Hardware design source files
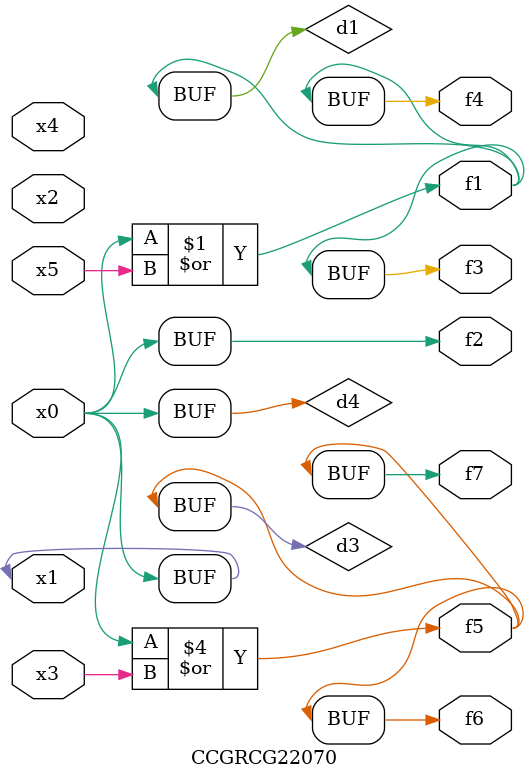
<source format=v>
module CCGRCG22070(
	input x0, x1, x2, x3, x4, x5,
	output f1, f2, f3, f4, f5, f6, f7
);

	wire d1, d2, d3, d4;

	or (d1, x0, x5);
	xnor (d2, x1, x4);
	or (d3, x0, x3);
	buf (d4, x0, x1);
	assign f1 = d1;
	assign f2 = d4;
	assign f3 = d1;
	assign f4 = d1;
	assign f5 = d3;
	assign f6 = d3;
	assign f7 = d3;
endmodule

</source>
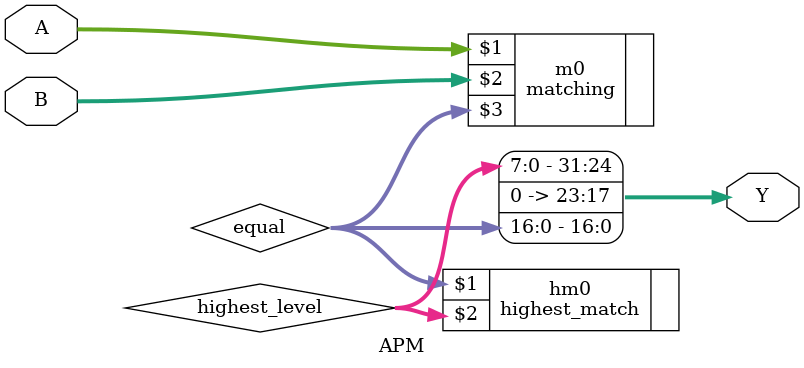
<source format=sv>
module APM(
		input logic [31:0] A,
		input logic [31:0] B,
		output logic [31:0] Y);

	logic [16:0] equal;
	logic [7:0] highest_level;

	matching m0(A,B,equal);
	highest_match hm0(equal,highest_level);

	assign Y = {highest_level, 7'b0000000, equal};

endmodule



</source>
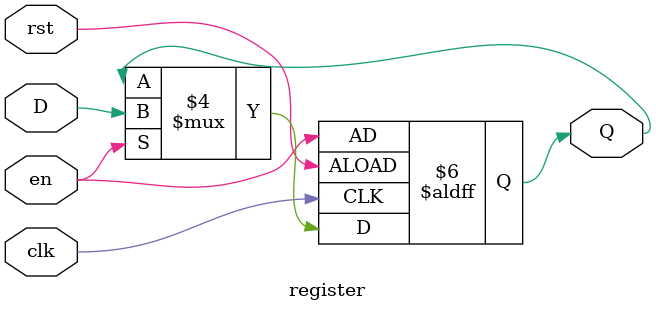
<source format=sv>
`timescale 1ns / 1ps


module register #( parameter N =1)
(
input clk , rst , en ,
input [N -1:0] D ,
output reg [N -1:0] Q
) ;
    always @ ( posedge clk , posedge rst )
    begin
        if ( rst ==1)
            Q <= en ;
        else if ( en ==1)
            Q <= D ;
    end
endmodule

</source>
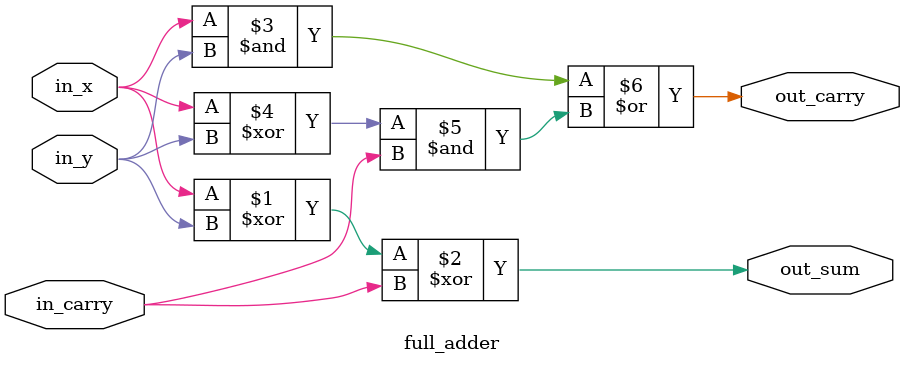
<source format=v>
module full_adder (input in_x, input in_y, input in_carry, output out_sum, output out_carry);

	assign out_sum = in_x ^ in_y ^ in_carry;
	assign out_carry = (in_x & in_y) | ((in_x ^ in_y) & in_carry);

endmodule

</source>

TO DO | Only one stretch of the data is wanted: write out exactly the lines from the one holding "assign f1 = d1;" through the one holding "module full_adder (input", both included, without the pictures.

ANSWER TO THE PROBLEM |
	assign f1 = d1;
	assign f2 = d4;
	assign f3 = d1;
	assign f4 = d1;
	assign f5 = d3;
	assign f6 = d3;
	assign f7 = d3;
endmodule

</source>
<source format=sv>
module APM(
		input logic [31:0] A,
		input logic [31:0] B,
		output logic [31:0] Y);

	logic [16:0] equal;
	logic [7:0] highest_level;

	matching m0(A,B,equal);
	highest_match hm0(equal,highest_level);

	assign Y = {highest_level, 7'b0000000, equal};

endmodule



</source>
<source format=sv>
`timescale 1ns / 1ps


module register #( parameter N =1)
(
input clk , rst , en ,
input [N -1:0] D ,
output reg [N -1:0] Q
) ;
    always @ ( posedge clk , posedge rst )
    begin
        if ( rst ==1)
            Q <= en ;
        else if ( en ==1)
            Q <= D ;
    end
endmodule

</source>
<source format=v>
module full_adder (input in_x, input in_y, input in_carry, output out_sum, output out_carry);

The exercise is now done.